The Talmud explains that part of the miraculous positioning of the Kruvim was due to the fact their wingspans alone were equivalent to the entire width of the Holy of Holies. Where, then, were their bodies? The Talmud posits a series of possible answers: Perhaps they stood on a diagonal, or perhaps they stood with their wings overlapping, or perhaps they stood with their wings protruding from the center of their backs like chickens (this is the Talmud’s image, not my own!). What I like about all of these answers is that they all have to do with how to share space – how to make room for another person, and how to let another person into your space. That this space is the Holy of Holies is not incidental. I feel privileged, in the past few months, that D has made room for me in his life, and that I, in turn, have felt so eager to let him into mine. This intimate shared space, built on a deep trust that developed between us over time, is truly, to my mind, a sacred enclosure.
In speaking of the Kruvim, the Talmud goes on to ask
כיצד היו עומדין
How were they standing? Rabbi Yochanan and Rabbi Elazar disagree about this. One rabbi says that they were facing each other
פניהם איש אל אחיו
(perhaps looking into each other eyes?)
And the other rabbi says that they were facing the walls of the Kodesh Kodashim, meaning that they were turned away from each other, as per a verse from Divrei Hayamim (II 3:13):
The Talmud famously resolves this contradiction by saying that both answers are correct, though they apply at different moments. When Israel is doing God’s will, the two Kruvim are facing each other; when Israel is not doing God’s will, they are facing away from each other.
It is my hope, in our marriage, that we will spend most of our time facing towards and not away from each other, working in partnership to do God’s will in the world. After all, it is from the space between the Kruvim that God speaks to the people –
ונועדתי לך שם ודברתי אתך מעל הכפורת מבין שני הכרובים
There I will meet with you, and I will speak to you, from above the cover, from between the two cherubim.” (Exodus 25: 22)

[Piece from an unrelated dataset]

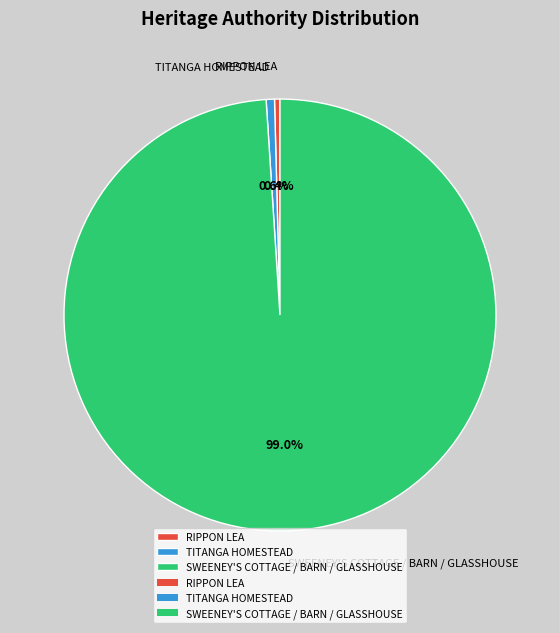

Is there a majority slice in this chart?

Yes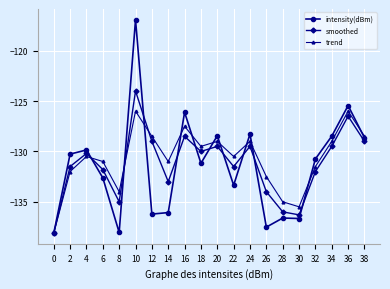

List the series in order of their peak value, lowest first.

trend, smoothed, intensity(dBm)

God speaks from between the two Kruvim, a space that our teacher Avivah Zornberg describes as the “locus of desire.” I like to think that this is also the space between Ish and Isha, that is, the space of Shechina — the presence of God whose dwelling place is the Holy of Holies and all our holiest moments.

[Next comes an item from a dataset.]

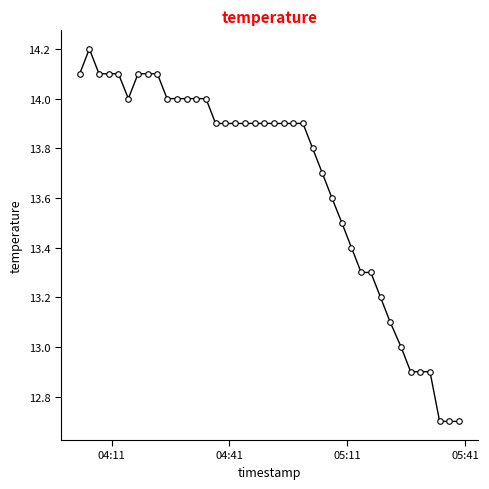

True or false: there are more than 0 points higher than both neighbors.

True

Of course, two people, no matter how much they are in love, cannot and should not always be looking at each other. And so when we are not looking at one another, I hope that we are at least looking in the same direction, as expressed by the poet Frank Bidart: “The love I’ve known is the love of two people staring not at each other, but in the same direction.” Bidart’s image offers me a new way of thinking about this sugya. When both Kruvim are facing the walls, Pneyhem LaBayit, perhaps they are looking not at opposite walls but at the same wall, as D and I look together today towards our shared future. As we prepare to move into our own Beit Chatanot, we set our sights towards a future in which we will always have moments of looking into one another’s eyes; always make space for one another; and always carry with us the memory of today, of standing suspended in this miracle.